The task:
Find the string "stainless" in the records. Copy each line that has it.

Exercise data:

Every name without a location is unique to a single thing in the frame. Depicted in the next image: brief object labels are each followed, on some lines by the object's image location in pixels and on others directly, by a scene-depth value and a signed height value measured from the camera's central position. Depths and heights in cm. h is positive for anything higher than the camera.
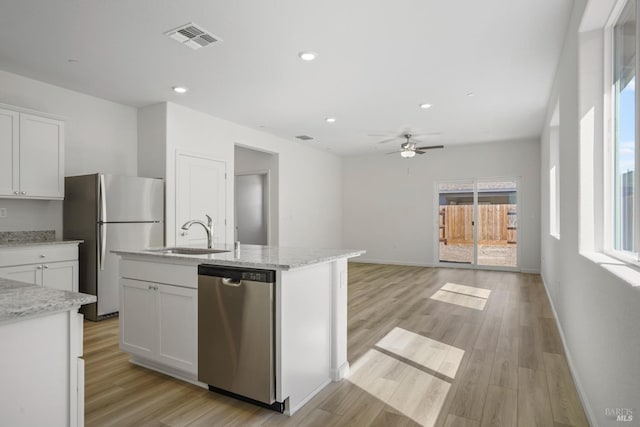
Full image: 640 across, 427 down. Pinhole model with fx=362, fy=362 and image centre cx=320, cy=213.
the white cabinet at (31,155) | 363 +65
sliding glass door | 768 -13
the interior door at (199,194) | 502 +33
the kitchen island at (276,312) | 210 -64
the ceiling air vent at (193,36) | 295 +154
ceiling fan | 657 +123
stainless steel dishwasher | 207 -70
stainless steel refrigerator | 409 -10
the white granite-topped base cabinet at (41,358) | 109 -46
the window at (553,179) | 497 +55
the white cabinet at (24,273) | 345 -56
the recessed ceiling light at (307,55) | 343 +155
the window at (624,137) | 176 +43
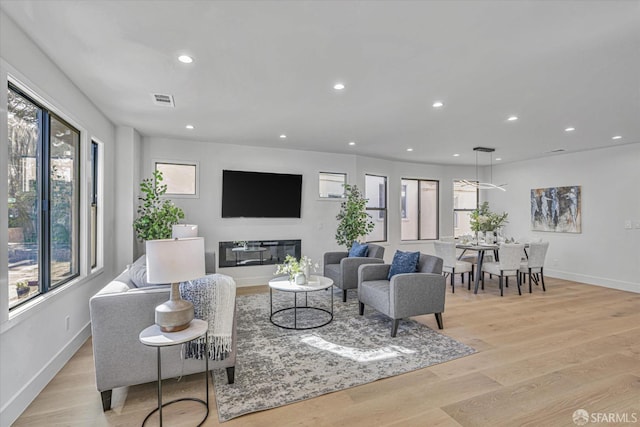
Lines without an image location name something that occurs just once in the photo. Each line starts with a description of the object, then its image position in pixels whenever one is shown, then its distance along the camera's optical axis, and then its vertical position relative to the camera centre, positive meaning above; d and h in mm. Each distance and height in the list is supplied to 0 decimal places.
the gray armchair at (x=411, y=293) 3570 -947
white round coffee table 3790 -907
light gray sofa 2234 -902
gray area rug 2498 -1396
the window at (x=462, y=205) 8523 +186
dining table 5623 -649
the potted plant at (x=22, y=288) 2464 -609
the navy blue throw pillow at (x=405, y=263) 3982 -639
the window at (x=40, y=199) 2426 +97
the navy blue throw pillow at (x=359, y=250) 5258 -641
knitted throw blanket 2420 -744
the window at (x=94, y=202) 4145 +108
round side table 1999 -806
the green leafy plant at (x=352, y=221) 6277 -188
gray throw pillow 2881 -597
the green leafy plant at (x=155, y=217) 4836 -99
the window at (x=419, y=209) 8000 +68
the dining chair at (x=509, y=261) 5434 -842
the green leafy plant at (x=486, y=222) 6430 -198
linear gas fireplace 5926 -776
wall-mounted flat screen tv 5891 +313
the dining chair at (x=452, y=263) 5633 -904
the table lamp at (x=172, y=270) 2066 -387
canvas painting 6555 +72
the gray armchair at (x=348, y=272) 4945 -947
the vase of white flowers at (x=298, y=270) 3936 -742
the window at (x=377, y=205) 7293 +153
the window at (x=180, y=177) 5621 +587
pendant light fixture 6254 +1225
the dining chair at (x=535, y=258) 5695 -822
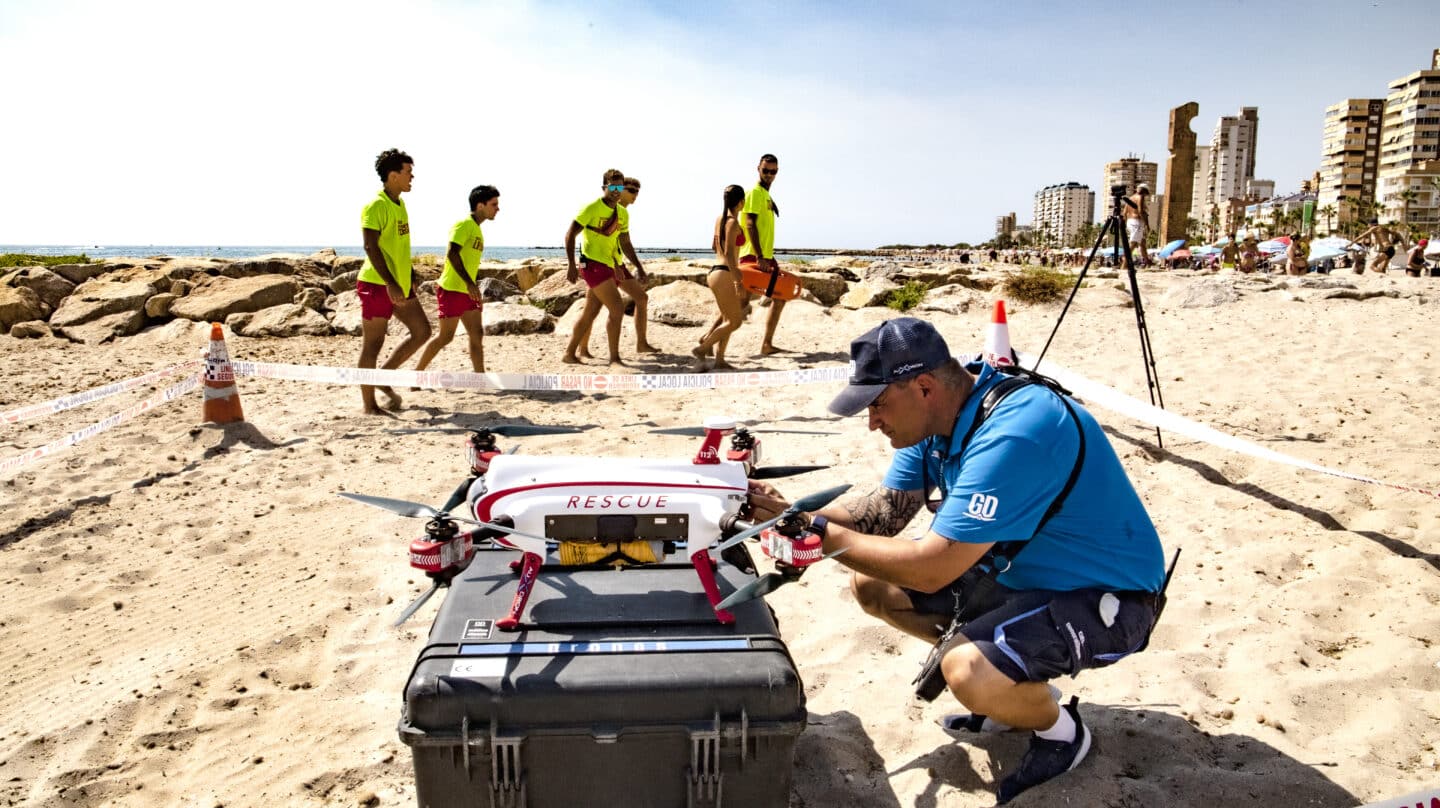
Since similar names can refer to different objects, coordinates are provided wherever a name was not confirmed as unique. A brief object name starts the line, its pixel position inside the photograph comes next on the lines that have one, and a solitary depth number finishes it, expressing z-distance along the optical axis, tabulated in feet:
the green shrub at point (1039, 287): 43.52
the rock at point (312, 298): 47.50
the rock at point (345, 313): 44.11
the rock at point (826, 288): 52.60
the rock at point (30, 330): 42.09
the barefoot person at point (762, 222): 31.45
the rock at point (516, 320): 42.27
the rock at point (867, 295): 47.67
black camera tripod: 19.06
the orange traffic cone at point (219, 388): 22.80
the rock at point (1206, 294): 36.76
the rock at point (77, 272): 53.83
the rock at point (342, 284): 55.31
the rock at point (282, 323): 43.50
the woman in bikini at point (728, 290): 30.68
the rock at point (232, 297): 45.75
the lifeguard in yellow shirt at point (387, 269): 24.75
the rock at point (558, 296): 49.98
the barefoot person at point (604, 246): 30.89
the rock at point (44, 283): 49.19
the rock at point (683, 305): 45.16
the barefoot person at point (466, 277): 28.17
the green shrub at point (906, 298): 44.88
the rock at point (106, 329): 42.73
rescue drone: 8.35
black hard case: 7.57
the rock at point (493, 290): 53.78
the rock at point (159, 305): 45.70
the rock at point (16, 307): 44.27
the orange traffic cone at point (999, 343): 19.62
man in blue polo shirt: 8.29
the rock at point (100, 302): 44.86
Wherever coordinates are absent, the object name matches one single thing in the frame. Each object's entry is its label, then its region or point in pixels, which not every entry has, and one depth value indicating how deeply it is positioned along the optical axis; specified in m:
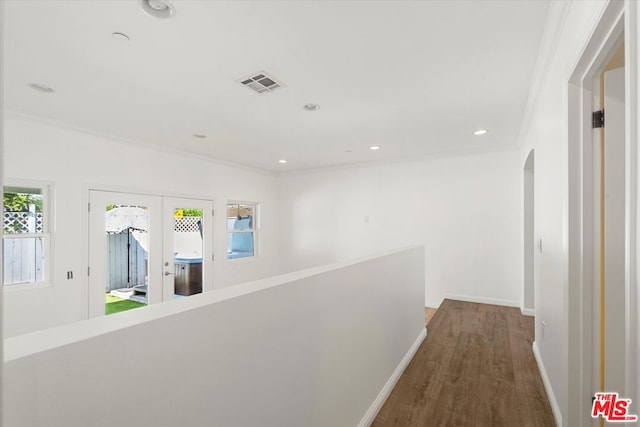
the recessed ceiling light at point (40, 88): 2.54
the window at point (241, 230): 5.73
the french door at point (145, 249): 3.76
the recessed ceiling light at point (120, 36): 1.87
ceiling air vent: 2.41
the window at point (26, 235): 3.13
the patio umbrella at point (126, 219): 3.91
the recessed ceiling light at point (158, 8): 1.63
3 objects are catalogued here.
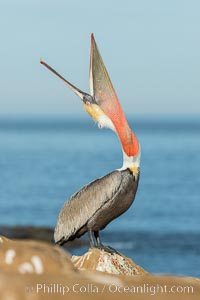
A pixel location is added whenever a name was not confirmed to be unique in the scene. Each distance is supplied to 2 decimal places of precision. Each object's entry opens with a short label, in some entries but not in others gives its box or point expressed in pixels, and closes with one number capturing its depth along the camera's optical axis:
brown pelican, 11.23
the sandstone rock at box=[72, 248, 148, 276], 10.27
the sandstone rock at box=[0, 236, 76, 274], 5.87
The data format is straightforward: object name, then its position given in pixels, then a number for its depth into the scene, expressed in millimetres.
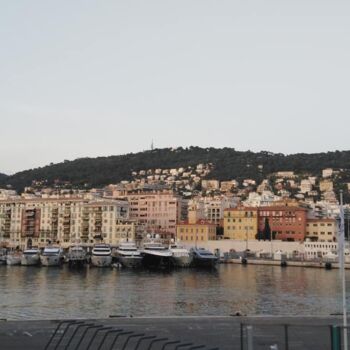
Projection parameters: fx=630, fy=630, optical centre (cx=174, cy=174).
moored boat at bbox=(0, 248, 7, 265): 97875
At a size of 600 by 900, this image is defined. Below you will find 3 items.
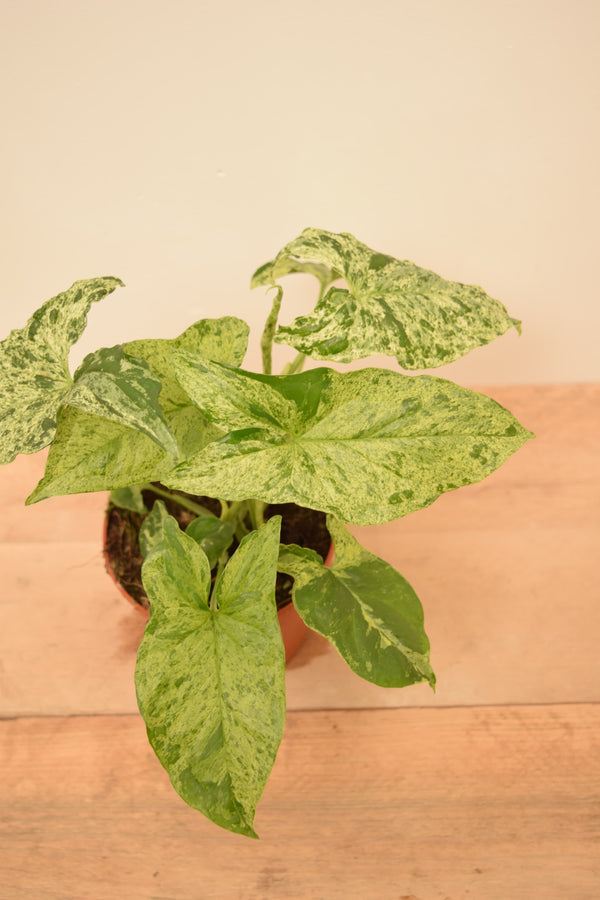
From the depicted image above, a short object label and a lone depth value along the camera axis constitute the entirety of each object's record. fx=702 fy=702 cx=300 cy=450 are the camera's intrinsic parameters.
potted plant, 0.44
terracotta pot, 0.65
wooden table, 0.65
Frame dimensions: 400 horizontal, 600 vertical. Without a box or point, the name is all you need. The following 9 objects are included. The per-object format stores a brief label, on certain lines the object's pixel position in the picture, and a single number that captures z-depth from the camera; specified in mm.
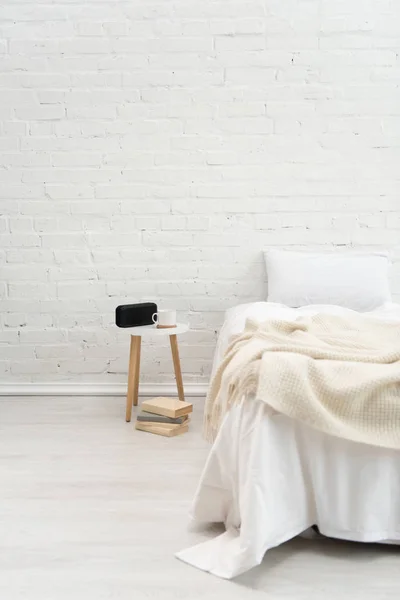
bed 1856
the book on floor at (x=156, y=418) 3150
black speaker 3346
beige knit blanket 1849
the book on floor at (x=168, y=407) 3121
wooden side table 3346
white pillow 3518
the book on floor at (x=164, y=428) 3107
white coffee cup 3414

Written solution:
stainless steel dishwasher | 207 -70
stainless steel refrigerator | 409 -10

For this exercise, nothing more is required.